TASKS TO CARRY OUT
A. Copy the part of the thread on part-time teaching hours from "jeliella New commenter" to "the battle there.".
B. Turn the paragraph of the thread on part-time teaching hours that begins "I moved to an independent school last September" into a short bulleted list of its main facts.
C. Summarize the thread on part-time teaching hours in two sentences.

Discussion in 'Workplace dilemmas' started by jeliella, May 18, 2019.

  1. jeliella

    jeliella New commenter

    Hi All, I’ll try to keep it brief.

    I moved to an independent school last September. They matched my pay (UPS 2) and agreed to a working week of 0.6. I have an offer letter to this effect. The contract I was given however had nothing about hours or pay in it. I brought this up with the head who claimed it wasn’t an issue and that no staff had hours in their contract so he wouldn’t make an exception for me. I was annoyed but didn’t feel like I had any options so I didn’t sign my contract but left the battle there.

    Roll on next year (Sept 2019) and they have given me 2 options, 0.45 over 3 days or 0.58 over 4 days. Both are a drop in hours and I feel the spread of hours over the days is unreasonable.

    Has anyone been in a similar situation and what was the outcome? I’m on the lookout for another job and my subject is in high demand (Chemistry) but I have to give a full terms notice so I’m stuck until Xmas at least. I feel like I’ve been well and truly had!

    Any advice welcome :)
    pepper5 likes this.
  2. HelenREMfan

    HelenREMfan Star commenter

    OK it's a long time ago but I did 0.5 for 2 years over 4 days (plus I did all practices and matches being PE as a full timer would) This worm turned when the timetable for the 3rd year was giving me 0.5 over 5 days.... with an odd 'dead' period non-paid to boot. I went full time.....as I might as well have been paid!
    jeliella and agathamorse like this.
  3. Lara mfl 05

    Lara mfl 05 Star commenter

    My experience of an Indy, is that many 'art0timers' were paid sessionally, only for the hours they were class-based and indeed they were often spaced out over 4-5 days if teaching English, Maths or Science. Most 'full-timers' have a smaller teaching load than many State Schools, like between 70 -80% class contact depending on subject, but as supplies are not used, 'non-teaching periods' often involve covering for sick colleagues.
    Pay in Indies can vary enormously and I take it that yours is not one of the more generous ones, or else the drop in pay might not be so detrimental. :(
    jeliella and agathamorse like this.
  4. Rott Weiler

    Rott Weiler Star commenter Forum guide

    And that didn't ring any alarm bells or cause you to get union advice? Employers are legally required to notify you of this


    At least you have the written offer letter and acceptance to prove your 0.6.

RECORDED DATA

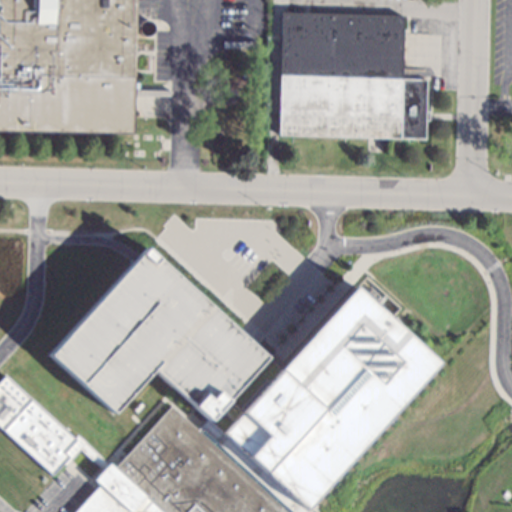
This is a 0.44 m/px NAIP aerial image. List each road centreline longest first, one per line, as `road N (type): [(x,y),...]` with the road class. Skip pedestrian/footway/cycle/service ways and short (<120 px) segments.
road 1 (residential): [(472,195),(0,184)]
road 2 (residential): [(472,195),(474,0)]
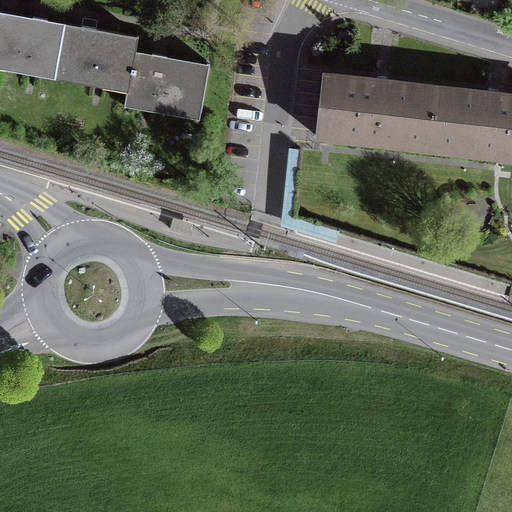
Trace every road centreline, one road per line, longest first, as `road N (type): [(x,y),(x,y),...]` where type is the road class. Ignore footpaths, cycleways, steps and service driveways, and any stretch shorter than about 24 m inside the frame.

RESULTS BY TASK
A.
jeliella New commenter

    Hi All, I’ll try to keep it brief.

    I moved to an independent school last September. They matched my pay (UPS 2) and agreed to a working week of 0.6. I have an offer letter to this effect. The contract I was given however had nothing about hours or pay in it. I brought this up with the head who claimed it wasn’t an issue and that no staff had hours in their contract so he wouldn’t make an exception for me. I was annoyed but didn’t feel like I had any options so I didn’t sign my contract but left the battle there.

B.
- Moved to an independent school last September.
- The school matched the pay (UPS 2) and agreed to a working week of 0.6, as stated in an offer letter.
- The contract given had nothing about hours or pay.
- The head said no staff had hours in their contract and would make no exception.
- The contract was left unsigned, and the matter was not pursued further.

C. A teacher who joined an independent school on a 0.6 week confirmed in an offer letter, but with no hours or pay in the contract, has now been offered either 0.45 over 3 days or 0.58 over 4 days for September 2019. Replies describe similar part-time arrangements spread over many days, note that independent school pay varies enormously, and point out that the written offer letter proves the 0.6.